• _PROBLEM DETAILS_: In your output, repeat each entry exactly and include no pictures.

· · · · · · ·

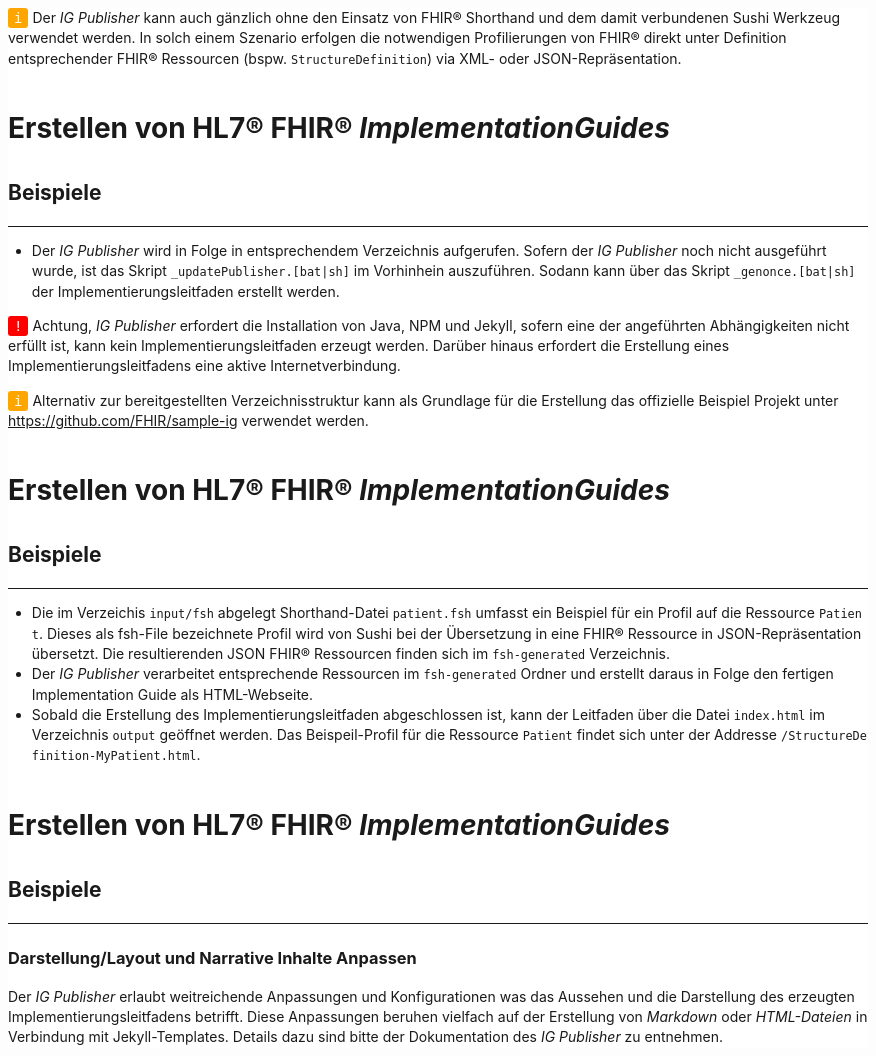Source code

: <span style="border-radius: 3px;background-color:orange; padding:2px 6px 2px 6px;color:#FFF;font-family: Panic Sans, Consolas, monospace;">i</span> Der *IG Publisher* kann auch gänzlich ohne den Einsatz von FHIR&reg; Shorthand und dem damit verbundenen Sushi Werkzeug verwendet werden. In solch einem Szenario erfolgen die notwendigen Profilierungen von FHIR&reg; direkt unter Definition entsprechender FHIR&reg; Ressourcen (bspw. `StructureDefinition`) via XML- oder JSON-Repräsentation. 


# Erstellen von HL7&reg; FHIR&reg; *ImplementationGuides*
## Beispiele
***
- Der *IG Publisher* wird in Folge in entsprechendem Verzeichnis aufgerufen. Sofern der *IG Publisher* noch nicht 
ausgeführt wurde, ist das Skript `_updatePublisher.[bat|sh]` im Vorhinhein auszuführen. Sodann kann über das Skript `_genonce.[bat|sh]` der Implementierungsleitfaden erstellt werden.

<span style="border-radius: 3px;background-color:red; padding:2px 6px 2px 6px;color:#FFF;font-family: Panic Sans, Consolas, monospace;">!</span> Achtung, *IG Publisher* erfordert die Installation von Java, NPM und Jekyll, sofern eine der angeführten Abhängigkeiten nicht erfüllt ist, kann kein Implementierungsleitfaden erzeugt werden. Darüber hinaus erfordert die Erstellung eines Implementierungsleitfadens eine aktive Internetverbindung.

<span style="border-radius: 3px;background-color:orange; padding:2px 6px 2px 6px;color:#FFF;font-family: Panic Sans, Consolas, monospace;">i</span> Alternativ zur bereitgestellten Verzeichnisstruktur kann als Grundlage
für die Erstellung das offizielle Beispiel Projekt unter https://github.com/FHIR/sample-ig verwendet werden.


# Erstellen von HL7&reg; FHIR&reg; *ImplementationGuides*
## Beispiele
***
- Die im Verzeichis `input/fsh` abgelegt Shorthand-Datei `patient.fsh` umfasst ein Beispiel für ein Profil auf die Ressource `Patient`. Dieses als fsh-File bezeichnete Profil wird von Sushi bei der Übersetzung in eine FHIR&reg; Ressource in JSON-Repräsentation übersetzt. Die resultierenden JSON FHIR&reg; Ressourcen finden sich im `fsh-generated` Verzeichnis. 
- Der *IG Publisher* verarbeitet entsprechende Ressourcen im `fsh-generated` Ordner und erstellt daraus in Folge den fertigen Implementation Guide als HTML-Webseite. 
- Sobald die Erstellung des Implementierungsleitfaden abgeschlossen ist, kann der Leitfaden über die Datei `index.html`
im Verzeichnis `output` geöffnet werden. Das Beispeil-Profil für die Ressource `Patient` findet sich unter der Addresse `/StructureDefinition-MyPatient.html`.


# Erstellen von HL7&reg; FHIR&reg; *ImplementationGuides*
## Beispiele
***
### Darstellung/Layout und Narrative Inhalte Anpassen
Der *IG Publisher* erlaubt weitreichende Anpassungen und Konfigurationen was das Aussehen und die Darstellung des erzeugten Implementierungsleitfadens betrifft. Diese Anpassungen beruhen vielfach auf der Erstellung von *Markdown* oder *HTML-Dateien* in Verbindung mit Jekyll-Templates. Details dazu sind bitte der Dokumentation des *IG Publisher* zu entnehmen.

· · · · · · ·

• _EXERCISE RESPONSE_:
Source code

: <span style="border-radius: 3px;background-color:orange; padding:2px 6px 2px 6px;color:#FFF;font-family: Panic Sans, Consolas, monospace;">i</span> Der *IG Publisher* kann auch gänzlich ohne den Einsatz von FHIR&reg; Shorthand und dem damit verbundenen Sushi Werkzeug verwendet werden. In solch einem Szenario erfolgen die notwendigen Profilierungen von FHIR&reg; direkt unter Definition entsprechender FHIR&reg; Ressourcen (bspw. `StructureDefinition`) via XML- oder JSON-Repräsentation. 


# Erstellen von HL7&reg; FHIR&reg; *ImplementationGuides*
## Beispiele
***
- Der *IG Publisher* wird in Folge in entsprechendem Verzeichnis aufgerufen. Sofern der *IG Publisher* noch nicht 
ausgeführt wurde, ist das Skript `_updatePublisher.[bat|sh]` im Vorhinhein auszuführen. Sodann kann über das Skript `_genonce.[bat|sh]` der Implementierungsleitfaden erstellt werden.

<span style="border-radius: 3px;background-color:red; padding:2px 6px 2px 6px;color:#FFF;font-family: Panic Sans, Consolas, monospace;">!</span> Achtung, *IG Publisher* erfordert die Installation von Java, NPM und Jekyll, sofern eine der angeführten Abhängigkeiten nicht erfüllt ist, kann kein Implementierungsleitfaden erzeugt werden. Darüber hinaus erfordert die Erstellung eines Implementierungsleitfadens eine aktive Internetverbindung.

<span style="border-radius: 3px;background-color:orange; padding:2px 6px 2px 6px;color:#FFF;font-family: Panic Sans, Consolas, monospace;">i</span> Alternativ zur bereitgestellten Verzeichnisstruktur kann als Grundlage
für die Erstellung das offizielle Beispiel Projekt unter https://github.com/FHIR/sample-ig verwendet werden.


# Erstellen von HL7&reg; FHIR&reg; *ImplementationGuides*
## Beispiele
***
- Die im Verzeichis `input/fsh` abgelegt Shorthand-Datei `patient.fsh` umfasst ein Beispiel für ein Profil auf die Ressource `Patient`. Dieses als fsh-File bezeichnete Profil wird von Sushi bei der Übersetzung in eine FHIR&reg; Ressource in JSON-Repräsentation übersetzt. Die resultierenden JSON FHIR&reg; Ressourcen finden sich im `fsh-generated` Verzeichnis. 
- Der *IG Publisher* verarbeitet entsprechende Ressourcen im `fsh-generated` Ordner und erstellt daraus in Folge den fertigen Implementation Guide als HTML-Webseite. 
- Sobald die Erstellung des Implementierungsleitfaden abgeschlossen ist, kann der Leitfaden über die Datei `index.html`
im Verzeichnis `output` geöffnet werden. Das Beispeil-Profil für die Ressource `Patient` findet sich unter der Addresse `/StructureDefinition-MyPatient.html`.


# Erstellen von HL7&reg; FHIR&reg; *ImplementationGuides*
## Beispiele
***
### Darstellung/Layout und Narrative Inhalte Anpassen
Der *IG Publisher* erlaubt weitreichende Anpassungen und Konfigurationen was das Aussehen und die Darstellung des erzeugten Implementierungsleitfadens betrifft. Diese Anpassungen beruhen vielfach auf der Erstellung von *Markdown* oder *HTML-Dateien* in Verbindung mit Jekyll-Templates. Details dazu sind bitte der Dokumentation des *IG Publisher* zu entnehmen.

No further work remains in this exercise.